What to do –
Put everything in the items below into a numbered list, from the line containing "collection date: 1956-04-24" down to the line containing "collector number: 1420", with both of those lines included. Leave out any blank lines.

────────────────────

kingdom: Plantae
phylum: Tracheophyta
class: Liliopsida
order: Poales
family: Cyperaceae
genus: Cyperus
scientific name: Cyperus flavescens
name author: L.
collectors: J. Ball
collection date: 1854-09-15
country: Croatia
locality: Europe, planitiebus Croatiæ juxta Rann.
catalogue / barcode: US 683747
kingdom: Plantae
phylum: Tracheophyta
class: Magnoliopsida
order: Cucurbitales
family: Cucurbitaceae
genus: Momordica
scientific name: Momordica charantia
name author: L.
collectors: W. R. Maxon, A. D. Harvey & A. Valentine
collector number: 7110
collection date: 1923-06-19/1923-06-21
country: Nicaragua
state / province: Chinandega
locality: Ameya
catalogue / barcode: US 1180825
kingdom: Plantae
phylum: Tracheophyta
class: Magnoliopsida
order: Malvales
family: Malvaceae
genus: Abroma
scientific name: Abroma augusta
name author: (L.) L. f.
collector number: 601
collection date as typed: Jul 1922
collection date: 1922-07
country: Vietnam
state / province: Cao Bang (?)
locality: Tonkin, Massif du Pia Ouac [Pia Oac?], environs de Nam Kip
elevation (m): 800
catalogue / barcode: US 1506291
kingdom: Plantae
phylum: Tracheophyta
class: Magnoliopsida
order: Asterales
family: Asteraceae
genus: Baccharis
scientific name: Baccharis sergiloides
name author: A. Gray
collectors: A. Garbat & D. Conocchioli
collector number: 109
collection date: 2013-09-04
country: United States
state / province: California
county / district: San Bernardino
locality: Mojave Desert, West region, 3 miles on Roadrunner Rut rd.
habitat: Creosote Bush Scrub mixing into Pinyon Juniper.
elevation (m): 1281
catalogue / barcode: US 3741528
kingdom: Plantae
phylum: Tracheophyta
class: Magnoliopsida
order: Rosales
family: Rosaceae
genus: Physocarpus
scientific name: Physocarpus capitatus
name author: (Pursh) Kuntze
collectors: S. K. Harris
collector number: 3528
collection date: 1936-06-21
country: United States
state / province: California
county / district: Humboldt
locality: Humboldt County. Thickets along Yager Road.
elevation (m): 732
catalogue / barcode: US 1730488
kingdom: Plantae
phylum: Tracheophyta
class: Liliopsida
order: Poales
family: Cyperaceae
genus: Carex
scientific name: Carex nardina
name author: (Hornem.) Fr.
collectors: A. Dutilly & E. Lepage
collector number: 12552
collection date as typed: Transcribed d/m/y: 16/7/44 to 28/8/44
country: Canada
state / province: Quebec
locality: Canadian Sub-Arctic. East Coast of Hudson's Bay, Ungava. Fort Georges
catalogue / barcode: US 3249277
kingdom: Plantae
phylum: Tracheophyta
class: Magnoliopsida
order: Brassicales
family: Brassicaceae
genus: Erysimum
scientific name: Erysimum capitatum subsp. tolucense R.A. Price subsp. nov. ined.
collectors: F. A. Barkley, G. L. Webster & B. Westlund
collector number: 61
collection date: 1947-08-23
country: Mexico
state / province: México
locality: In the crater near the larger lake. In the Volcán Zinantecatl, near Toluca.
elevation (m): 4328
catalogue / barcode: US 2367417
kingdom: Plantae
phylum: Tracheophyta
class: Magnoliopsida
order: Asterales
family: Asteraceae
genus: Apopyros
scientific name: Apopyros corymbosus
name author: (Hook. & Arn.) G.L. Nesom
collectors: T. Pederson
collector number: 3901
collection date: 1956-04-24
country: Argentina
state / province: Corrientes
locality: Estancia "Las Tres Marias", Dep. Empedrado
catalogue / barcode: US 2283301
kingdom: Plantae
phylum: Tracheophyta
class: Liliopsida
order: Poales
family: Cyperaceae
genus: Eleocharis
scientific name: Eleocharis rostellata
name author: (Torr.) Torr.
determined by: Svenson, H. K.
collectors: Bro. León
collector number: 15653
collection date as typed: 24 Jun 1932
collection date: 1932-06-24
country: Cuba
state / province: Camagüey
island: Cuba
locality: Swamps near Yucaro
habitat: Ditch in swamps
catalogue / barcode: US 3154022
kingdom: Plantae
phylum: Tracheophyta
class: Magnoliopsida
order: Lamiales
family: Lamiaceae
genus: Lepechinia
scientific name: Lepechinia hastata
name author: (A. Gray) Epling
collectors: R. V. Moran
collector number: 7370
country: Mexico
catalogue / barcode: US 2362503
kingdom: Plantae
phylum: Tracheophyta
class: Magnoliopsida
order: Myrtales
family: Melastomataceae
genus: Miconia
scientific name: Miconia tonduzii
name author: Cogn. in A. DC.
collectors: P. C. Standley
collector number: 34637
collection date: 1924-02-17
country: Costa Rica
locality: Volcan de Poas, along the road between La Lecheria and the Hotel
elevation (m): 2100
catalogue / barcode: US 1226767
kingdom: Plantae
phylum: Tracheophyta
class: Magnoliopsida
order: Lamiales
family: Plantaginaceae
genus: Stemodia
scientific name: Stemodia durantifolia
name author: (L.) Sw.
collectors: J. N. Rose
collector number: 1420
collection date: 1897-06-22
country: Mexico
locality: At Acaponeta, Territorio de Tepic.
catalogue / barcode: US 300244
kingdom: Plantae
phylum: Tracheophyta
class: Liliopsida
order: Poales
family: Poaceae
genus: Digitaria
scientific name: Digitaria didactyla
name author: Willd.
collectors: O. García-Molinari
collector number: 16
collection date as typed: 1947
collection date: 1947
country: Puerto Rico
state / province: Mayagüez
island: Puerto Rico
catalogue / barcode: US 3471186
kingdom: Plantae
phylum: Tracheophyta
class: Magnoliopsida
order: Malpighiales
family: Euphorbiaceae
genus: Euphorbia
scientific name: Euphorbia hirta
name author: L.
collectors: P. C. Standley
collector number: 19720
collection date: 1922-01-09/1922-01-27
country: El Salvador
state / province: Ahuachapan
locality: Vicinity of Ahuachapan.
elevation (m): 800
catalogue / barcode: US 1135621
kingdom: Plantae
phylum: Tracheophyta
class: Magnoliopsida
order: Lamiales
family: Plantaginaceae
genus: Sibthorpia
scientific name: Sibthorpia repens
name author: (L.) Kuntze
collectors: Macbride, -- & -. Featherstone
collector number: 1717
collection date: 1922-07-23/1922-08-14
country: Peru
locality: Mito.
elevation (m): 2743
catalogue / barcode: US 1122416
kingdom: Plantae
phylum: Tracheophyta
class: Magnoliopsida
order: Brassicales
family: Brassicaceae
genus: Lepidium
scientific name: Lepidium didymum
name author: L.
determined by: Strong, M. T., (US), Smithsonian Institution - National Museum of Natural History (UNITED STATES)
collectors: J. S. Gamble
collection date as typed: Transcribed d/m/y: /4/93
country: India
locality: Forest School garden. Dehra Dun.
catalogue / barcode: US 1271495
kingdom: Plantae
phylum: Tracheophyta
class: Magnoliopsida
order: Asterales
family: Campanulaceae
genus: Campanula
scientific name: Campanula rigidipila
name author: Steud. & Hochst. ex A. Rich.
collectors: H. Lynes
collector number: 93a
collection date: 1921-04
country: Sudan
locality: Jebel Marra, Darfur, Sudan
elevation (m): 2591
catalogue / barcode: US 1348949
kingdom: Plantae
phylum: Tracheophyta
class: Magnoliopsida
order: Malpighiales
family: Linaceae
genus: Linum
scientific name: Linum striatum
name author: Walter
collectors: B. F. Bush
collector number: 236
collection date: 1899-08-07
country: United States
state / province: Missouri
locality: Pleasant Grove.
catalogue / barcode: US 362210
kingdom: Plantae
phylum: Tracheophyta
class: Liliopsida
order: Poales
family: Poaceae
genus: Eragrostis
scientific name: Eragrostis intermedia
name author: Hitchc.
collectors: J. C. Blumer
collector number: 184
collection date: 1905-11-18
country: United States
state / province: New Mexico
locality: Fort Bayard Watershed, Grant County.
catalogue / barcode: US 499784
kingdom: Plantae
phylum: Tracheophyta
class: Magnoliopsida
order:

────────────────────

Correct response –
1. collection date: 1956-04-24
2. country: Argentina
3. state / province: Corrientes
4. locality: Estancia "Las Tres Marias", Dep. Empedrado
5. catalogue / barcode: US 2283301
6. kingdom: Plantae
7. phylum: Tracheophyta
8. class: Liliopsida
9. order: Poales
10. family: Cyperaceae
11. genus: Eleocharis
12. scientific name: Eleocharis rostellata
13. name author: (Torr.) Torr.
14. determined by: Svenson, H. K.
15. collectors: Bro. León
16. collector number: 15653
17. collection date as typed: 24 Jun 1932
18. collection date: 1932-06-24
19. country: Cuba
20. state / province: Camagüey
21. island: Cuba
22. locality: Swamps near Yucaro
23. habitat: Ditch in swamps
24. catalogue / barcode: US 3154022
25. kingdom: Plantae
26. phylum: Tracheophyta
27. class: Magnoliopsida
28. order: Lamiales
29. family: Lamiaceae
30. genus: Lepechinia
31. scientific name: Lepechinia hastata
32. name author: (A. Gray) Epling
33. collectors: R. V. Moran
34. collector number: 7370
35. country: Mexico
36. catalogue / barcode: US 2362503
37. kingdom: Plantae
38. phylum: Tracheophyta
39. class: Magnoliopsida
40. order: Myrtales
41. family: Melastomataceae
42. genus: Miconia
43. scientific name: Miconia tonduzii
44. name author: Cogn. in A. DC.
45. collectors: P. C. Standley
46. collector number: 34637
47. collection date: 1924-02-17
48. country: Costa Rica
49. locality: Volcan de Poas, along the road between La Lecheria and the Hotel
50. elevation (m): 2100
51. catalogue / barcode: US 1226767
52. kingdom: Plantae
53. phylum: Tracheophyta
54. class: Magnoliopsida
55. order: Lamiales
56. family: Plantaginaceae
57. genus: Stemodia
58. scientific name: Stemodia durantifolia
59. name author: (L.) Sw.
60. collectors: J. N. Rose
61. collector number: 1420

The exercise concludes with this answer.